Work to do:
1 – Reproduce a passage from the piece on hotel conference facilities word for word. Begin at the words "I spent most" and stop after "going to cost.".
2 – Render part of the listing as a Markdown table with the columns "Row" and "Entry," numbering each row and skipping blank lines. Begin at the line in the listing that has "collection date: 1966-08-31" and stop after the one that has "family: Moraceae", and include no other lines.

Text segment:
I spent most of today in a meeting in one of the hotels near LAX – I won’t specify which one, partly because I’m not that into being sued, and mostly because I’ve been in a lot of hotel conference facilities in my time, and there isn’t a lot to choose between them in the first place. More to the point, perhaps, I’ve rented such facilities before, when we were setting up training programs during my days with the consulting firm, and they don’t vary all that much. One specifies the number of people expected, the audio/visual equipment needed, refreshments and/or meals required, and the number of days, and the hotel’s Conferences and Events manager runs the numbers together and tells you how much it’s all going to cost.
It sounds simple, doesn’t it? Unfortunately, as so often happens, there are intangibles that can change everything. Today’s event, for example, was held at a hotel that uses its huge open-air parking lot as an Airport parking lot (since the airport is on the other side of the highway). So you pull up to this ornate façade, are greeted by the uniformed doormen, ask for the self-parking area, and are directed to… Well, frankly, to one of the largest open plains I have ever seen, completely covered with cars. It’s hot, it’s constantly bathed in jet exhaust, there are no spaces anywhere near the hotel itself, and while there’s a parking lot shuttle, it goes to the airport, not to the hotel.
Of course, a real VIP would just use the valet parking up front, and put it all on the expense account, but in many ways this can make matters even worse; you’re telling all of the lower-ranking people attending your meeting that you don’t care if they have to walk half a mile under constantly landing airplanes on a hot day, so long as the important people are taken care of. One hotel I worked at in Phoenix didn’t even have parking for their conference center; you could try to get one of the regular guest spaces (if there was an empty room somewhere in the hotel), or park elsewhere and take a cab.
Then there’s food. If you’re planning to serve food during the conference anyway, you can usually get it as part of the package. The problem is that a lot of conference facilities use the room to draw in business for their catering operation, and not only charge a lot for the meals but jack up the room rate if you DON’T purchase food for your participants. This can be a real problem if the food is overpriced, inferior in quality, or just not what your participants would want to eat in the first place. This got so bad in one place in the Midwest that we wound up going with the competition across the street, just because we didn’t want to pay that much for Swedish meatballs that could gag a goat.

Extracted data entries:
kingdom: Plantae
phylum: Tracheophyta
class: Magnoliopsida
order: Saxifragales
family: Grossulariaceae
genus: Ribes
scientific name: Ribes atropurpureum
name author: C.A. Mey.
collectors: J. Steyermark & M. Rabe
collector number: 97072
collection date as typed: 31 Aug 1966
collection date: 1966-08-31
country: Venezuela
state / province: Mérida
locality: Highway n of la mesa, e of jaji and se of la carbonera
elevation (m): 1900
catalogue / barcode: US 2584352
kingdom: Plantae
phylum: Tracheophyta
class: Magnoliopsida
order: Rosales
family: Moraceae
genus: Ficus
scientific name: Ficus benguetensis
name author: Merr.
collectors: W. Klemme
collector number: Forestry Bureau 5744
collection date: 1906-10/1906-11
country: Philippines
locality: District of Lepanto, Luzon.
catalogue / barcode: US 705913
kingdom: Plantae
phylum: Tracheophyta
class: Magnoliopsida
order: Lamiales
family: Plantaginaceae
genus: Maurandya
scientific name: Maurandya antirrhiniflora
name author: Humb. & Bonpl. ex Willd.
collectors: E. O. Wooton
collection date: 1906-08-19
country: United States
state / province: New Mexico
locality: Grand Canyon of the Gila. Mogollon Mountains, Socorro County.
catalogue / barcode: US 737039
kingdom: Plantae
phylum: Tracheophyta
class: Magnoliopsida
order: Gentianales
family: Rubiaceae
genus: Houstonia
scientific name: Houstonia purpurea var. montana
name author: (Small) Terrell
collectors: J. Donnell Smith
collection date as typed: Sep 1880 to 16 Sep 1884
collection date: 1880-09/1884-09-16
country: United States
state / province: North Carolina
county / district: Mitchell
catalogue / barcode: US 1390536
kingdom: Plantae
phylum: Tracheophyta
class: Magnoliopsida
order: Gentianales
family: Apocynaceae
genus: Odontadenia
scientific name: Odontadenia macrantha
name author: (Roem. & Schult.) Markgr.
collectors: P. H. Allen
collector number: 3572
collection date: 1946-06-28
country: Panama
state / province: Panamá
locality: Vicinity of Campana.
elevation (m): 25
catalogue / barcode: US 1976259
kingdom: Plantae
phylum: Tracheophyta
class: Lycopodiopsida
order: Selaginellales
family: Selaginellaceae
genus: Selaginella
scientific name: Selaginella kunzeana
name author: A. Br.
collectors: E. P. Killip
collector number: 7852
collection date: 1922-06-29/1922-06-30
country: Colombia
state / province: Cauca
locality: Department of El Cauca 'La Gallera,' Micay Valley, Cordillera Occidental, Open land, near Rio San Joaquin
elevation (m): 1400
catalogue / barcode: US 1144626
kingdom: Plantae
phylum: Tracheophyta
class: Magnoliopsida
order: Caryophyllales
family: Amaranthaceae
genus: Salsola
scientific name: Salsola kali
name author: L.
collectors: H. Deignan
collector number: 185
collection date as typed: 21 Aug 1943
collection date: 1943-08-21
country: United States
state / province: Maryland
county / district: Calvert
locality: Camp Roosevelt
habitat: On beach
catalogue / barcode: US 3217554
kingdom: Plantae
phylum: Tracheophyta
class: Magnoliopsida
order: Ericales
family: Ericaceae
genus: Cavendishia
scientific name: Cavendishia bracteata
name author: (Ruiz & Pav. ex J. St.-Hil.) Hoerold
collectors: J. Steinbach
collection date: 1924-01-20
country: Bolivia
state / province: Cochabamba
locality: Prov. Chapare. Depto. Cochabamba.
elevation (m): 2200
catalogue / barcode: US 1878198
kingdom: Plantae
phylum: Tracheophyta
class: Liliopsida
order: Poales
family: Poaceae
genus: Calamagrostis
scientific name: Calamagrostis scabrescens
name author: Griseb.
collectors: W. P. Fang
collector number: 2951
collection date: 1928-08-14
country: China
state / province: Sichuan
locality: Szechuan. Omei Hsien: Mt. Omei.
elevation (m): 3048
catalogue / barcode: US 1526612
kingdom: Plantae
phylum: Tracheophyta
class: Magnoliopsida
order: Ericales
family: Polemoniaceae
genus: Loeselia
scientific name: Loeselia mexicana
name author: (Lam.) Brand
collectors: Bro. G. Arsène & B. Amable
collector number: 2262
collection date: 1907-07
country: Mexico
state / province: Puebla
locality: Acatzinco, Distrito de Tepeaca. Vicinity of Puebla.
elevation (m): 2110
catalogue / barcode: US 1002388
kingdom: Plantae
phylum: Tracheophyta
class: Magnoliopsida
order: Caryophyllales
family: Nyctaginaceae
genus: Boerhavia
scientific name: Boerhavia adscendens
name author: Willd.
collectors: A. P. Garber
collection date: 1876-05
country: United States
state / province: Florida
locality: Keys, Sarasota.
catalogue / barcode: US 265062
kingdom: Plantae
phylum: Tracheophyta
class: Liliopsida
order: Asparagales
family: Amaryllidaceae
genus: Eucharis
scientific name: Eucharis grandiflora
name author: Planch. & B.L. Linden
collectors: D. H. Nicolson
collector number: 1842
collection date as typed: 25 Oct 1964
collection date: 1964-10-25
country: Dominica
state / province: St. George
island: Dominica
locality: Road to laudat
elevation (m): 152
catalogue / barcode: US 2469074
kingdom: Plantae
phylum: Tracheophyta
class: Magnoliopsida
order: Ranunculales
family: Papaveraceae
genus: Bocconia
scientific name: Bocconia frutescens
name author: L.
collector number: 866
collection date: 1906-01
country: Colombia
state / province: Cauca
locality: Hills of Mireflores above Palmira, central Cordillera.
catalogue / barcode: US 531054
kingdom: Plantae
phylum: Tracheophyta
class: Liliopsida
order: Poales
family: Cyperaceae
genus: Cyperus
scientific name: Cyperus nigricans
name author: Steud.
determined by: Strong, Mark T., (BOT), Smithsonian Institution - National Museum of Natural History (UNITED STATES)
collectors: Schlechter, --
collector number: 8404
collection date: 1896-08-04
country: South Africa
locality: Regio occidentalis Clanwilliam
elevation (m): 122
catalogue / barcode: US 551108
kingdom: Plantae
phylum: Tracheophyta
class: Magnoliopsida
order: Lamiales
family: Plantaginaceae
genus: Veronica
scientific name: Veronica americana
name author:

Task-by-task results:
1 –
I spent most of today in a meeting in one of the hotels near LAX – I won’t specify which one, partly because I’m not that into being sued, and mostly because I’ve been in a lot of hotel conference facilities in my time, and there isn’t a lot to choose between them in the first place. More to the point, perhaps, I’ve rented such facilities before, when we were setting up training programs during my days with the consulting firm, and they don’t vary all that much. One specifies the number of people expected, the audio/visual equipment needed, refreshments and/or meals required, and the number of days, and the hotel’s Conferences and Events manager runs the numbers together and tells you how much it’s all going to cost.

2 –
| Row | Entry |
|---|---|
| 1 | collection date: 1966-08-31 |
| 2 | country: Venezuela |
| 3 | state / province: Mérida |
| 4 | locality: Highway n of la mesa, e of jaji and se of la carbonera |
| 5 | elevation (m): 1900 |
| 6 | catalogue / barcode: US 2584352 |
| 7 | kingdom: Plantae |
| 8 | phylum: Tracheophyta |
| 9 | class: Magnoliopsida |
| 10 | order: Rosales |
| 11 | family: Moraceae |